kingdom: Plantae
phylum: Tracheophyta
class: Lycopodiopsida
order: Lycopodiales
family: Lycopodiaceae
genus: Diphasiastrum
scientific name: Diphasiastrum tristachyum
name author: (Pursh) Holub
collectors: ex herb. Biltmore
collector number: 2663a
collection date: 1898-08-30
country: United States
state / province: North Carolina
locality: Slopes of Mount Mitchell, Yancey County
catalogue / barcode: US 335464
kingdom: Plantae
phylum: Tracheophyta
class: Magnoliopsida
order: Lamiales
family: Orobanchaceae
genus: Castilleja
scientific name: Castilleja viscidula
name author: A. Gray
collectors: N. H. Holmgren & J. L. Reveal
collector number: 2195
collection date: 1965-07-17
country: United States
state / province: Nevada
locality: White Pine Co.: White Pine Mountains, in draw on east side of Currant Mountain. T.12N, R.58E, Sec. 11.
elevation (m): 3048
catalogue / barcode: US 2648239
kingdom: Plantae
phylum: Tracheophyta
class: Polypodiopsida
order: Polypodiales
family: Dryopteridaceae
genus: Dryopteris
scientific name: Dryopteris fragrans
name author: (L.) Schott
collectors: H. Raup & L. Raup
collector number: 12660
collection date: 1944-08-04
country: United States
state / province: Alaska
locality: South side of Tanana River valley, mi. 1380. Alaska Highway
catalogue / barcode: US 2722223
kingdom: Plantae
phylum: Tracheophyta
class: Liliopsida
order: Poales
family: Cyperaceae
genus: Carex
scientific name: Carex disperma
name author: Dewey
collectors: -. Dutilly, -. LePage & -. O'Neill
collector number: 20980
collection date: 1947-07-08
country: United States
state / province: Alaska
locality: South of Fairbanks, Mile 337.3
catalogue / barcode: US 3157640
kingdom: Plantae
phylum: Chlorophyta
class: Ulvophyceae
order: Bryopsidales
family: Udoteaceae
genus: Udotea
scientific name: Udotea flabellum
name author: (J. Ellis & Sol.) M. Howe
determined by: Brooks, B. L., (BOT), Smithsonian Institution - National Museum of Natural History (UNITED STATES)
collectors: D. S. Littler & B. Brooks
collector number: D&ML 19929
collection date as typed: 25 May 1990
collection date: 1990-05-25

* [WHAT IS EXPECTED]: Please pick out each line of the material above that contains the string "author", matching case exactly.

* [REPLY TO THE TASK]:
name author: (Pursh) Holub
name author: A. Gray
name author: (L.) Schott
name author: Dewey
name author: (J. Ellis & Sol.) M. Howe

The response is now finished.